-- Extracted text follows --

Pat Gilroy

Personal information
- Native name: Pádraig Mac Giolla Rua (Irish)
- Born: 3 November 1971 (age 54) Dublin, Ireland
- Occupation: Managing Director
- Height: 1.93 m (6 ft 4 in)

Sport
- Sport: Gaelic football
- Position: Full Forward

Club
- Years: Club
- 1989–2008: St Vincents

Club titles
- Dublin titles: 1
- Leinster titles: 1
- All-Ireland Titles: 1

Inter-county
- Years: County
- 1992–2000: Dublin

Inter-county titles
- Leinster titles: 4
- All-Irelands: 1
- NFL: 1

= Pat Gilroy =

Dublin former Gaelic footballer and manager

Pat Gilroy (born 3 November 1971) is a former Gaelic footballer and manager, who most recently managed the senior Dublin county team (2009–2012). A former Dublin footballer himself, he led Dublin to their first All-Ireland Senior Football Championship title in 16 years in 2011.

In 2009, Gilroy's selectors were Mickey Whelan, Paul Nugent and Paddy O'Donoghue. Transplant surgeon David Hickey replaced Paul Nugent as a selector for the 2010 season., while fellow surgeon Ian Robertson replaced Mickey Whelan in 2012.

He played his club football for St Vincents. Gilroy was formerly tipped to succeed Liam Mulvihill as the GAA's Director General. Pat is the son of former Dublin footballer Jackie Gilroy. This offer never materialised as the position was eventually given to Monaghan's Paraic Duffy, who was appointed for a seven-year period.

Gilroy studied at Trinity College Dublin.

==Playing career==
===Club===
Gilroy won his first Dublin Senior Football Championship medal with St Vincents in 2007 as a substitute and went on to gain a Leinster Senior Club Football Championship medal later that year. He was part of the St Vincent's team that defeated Nemo Rangers in the 2008 All Ireland Club final, where he played a pivotal role at full forward during the campaign.

===Inter-county===
Gilroy made his All-Ireland Senior Football Championship debut for Dublin against Offaly in Tullamore on May 31, 1992. He won an All-Ireland medal with Dublin in 1995, with an appearance as a substitute. He has four Leinster Senior Football Championship medals with Dublin, collecting them in 1992, 1993, 1994 and again in 1995. Gilroy retired from inter-county football career in July 2000.

==Managerial career==

Unlike previous Dublin football management teams, Gilroy gave his support to the club scene and encouraged his players to return and play for their clubs in between inter-county games. This move received praise from such pundits as Colm O'Rourke of Meath. In Gilroy's first season as Dublin manager, he guided Dublin to sixth position in the NFL, narrowly avoiding relegation to Division Two.

-- Extracted text concluded --

• **Required tasks**
[A] Write out the passage of the Pat Gilroy profile between "Unlike previous Dublin" and "to Division Two.", inclusive.
[B] In the Pat Gilroy profile, which team did St Vincents defeat in the 2008 All Ireland Club final?

-- Record extracts follows --

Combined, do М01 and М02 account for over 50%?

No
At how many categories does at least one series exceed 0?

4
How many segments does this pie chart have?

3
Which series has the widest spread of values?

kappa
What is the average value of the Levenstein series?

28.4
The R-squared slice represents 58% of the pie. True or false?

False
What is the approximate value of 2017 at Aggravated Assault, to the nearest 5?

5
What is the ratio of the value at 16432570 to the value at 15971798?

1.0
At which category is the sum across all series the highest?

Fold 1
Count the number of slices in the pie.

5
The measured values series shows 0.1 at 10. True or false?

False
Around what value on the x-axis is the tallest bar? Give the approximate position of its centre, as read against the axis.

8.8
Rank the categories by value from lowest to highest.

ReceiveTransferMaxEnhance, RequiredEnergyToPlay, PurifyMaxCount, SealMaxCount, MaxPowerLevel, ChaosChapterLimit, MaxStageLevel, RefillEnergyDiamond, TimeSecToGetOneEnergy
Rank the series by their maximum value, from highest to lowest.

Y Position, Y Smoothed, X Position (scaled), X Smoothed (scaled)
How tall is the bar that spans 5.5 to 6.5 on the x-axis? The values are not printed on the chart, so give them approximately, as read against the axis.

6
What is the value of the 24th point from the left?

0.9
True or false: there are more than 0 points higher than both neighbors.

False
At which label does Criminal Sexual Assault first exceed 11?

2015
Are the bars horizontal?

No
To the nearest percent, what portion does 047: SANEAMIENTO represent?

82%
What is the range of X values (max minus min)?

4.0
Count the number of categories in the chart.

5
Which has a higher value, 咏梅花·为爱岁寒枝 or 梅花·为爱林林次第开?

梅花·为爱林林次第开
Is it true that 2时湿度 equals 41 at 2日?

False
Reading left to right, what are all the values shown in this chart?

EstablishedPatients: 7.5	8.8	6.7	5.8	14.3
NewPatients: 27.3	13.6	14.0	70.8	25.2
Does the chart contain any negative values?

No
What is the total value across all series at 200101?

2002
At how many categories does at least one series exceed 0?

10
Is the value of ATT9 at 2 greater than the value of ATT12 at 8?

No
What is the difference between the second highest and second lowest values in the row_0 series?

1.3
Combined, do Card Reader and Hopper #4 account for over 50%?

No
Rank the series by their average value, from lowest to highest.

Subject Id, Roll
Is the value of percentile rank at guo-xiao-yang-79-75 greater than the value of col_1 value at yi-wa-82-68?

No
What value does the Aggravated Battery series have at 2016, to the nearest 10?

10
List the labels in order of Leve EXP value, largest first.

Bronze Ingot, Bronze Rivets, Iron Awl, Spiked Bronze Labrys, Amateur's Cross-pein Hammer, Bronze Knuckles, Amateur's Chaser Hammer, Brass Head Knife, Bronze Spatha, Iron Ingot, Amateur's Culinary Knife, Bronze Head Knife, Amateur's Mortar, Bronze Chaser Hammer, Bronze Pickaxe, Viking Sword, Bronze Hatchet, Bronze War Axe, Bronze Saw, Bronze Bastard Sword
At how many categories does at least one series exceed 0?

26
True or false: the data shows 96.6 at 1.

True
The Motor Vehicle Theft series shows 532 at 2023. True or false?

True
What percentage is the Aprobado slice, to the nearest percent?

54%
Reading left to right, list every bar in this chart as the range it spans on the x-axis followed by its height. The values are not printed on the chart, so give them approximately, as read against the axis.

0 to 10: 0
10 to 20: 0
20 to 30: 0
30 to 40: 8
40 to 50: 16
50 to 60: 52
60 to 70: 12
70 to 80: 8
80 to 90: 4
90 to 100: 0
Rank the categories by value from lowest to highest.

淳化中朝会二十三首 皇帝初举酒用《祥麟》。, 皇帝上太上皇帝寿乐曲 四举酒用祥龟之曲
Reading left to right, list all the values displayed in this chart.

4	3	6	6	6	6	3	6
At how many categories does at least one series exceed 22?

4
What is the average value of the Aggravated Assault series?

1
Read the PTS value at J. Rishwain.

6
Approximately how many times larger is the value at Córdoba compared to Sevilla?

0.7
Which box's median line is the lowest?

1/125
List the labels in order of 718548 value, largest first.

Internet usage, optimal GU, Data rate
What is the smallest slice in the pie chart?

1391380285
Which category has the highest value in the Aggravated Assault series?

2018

-- Record extracts concluded --

• **Solutions by task**
[A]
Unlike previous Dublin football management teams, Gilroy gave his support to the club scene and encouraged his players to return and play for their clubs in between inter-county games. This move received praise from such pundits as Colm O'Rourke of Meath. In Gilroy's first season as Dublin manager, he guided Dublin to sixth position in the NFL, narrowly avoiding relegation to Division Two.

[B] Nemo Rangers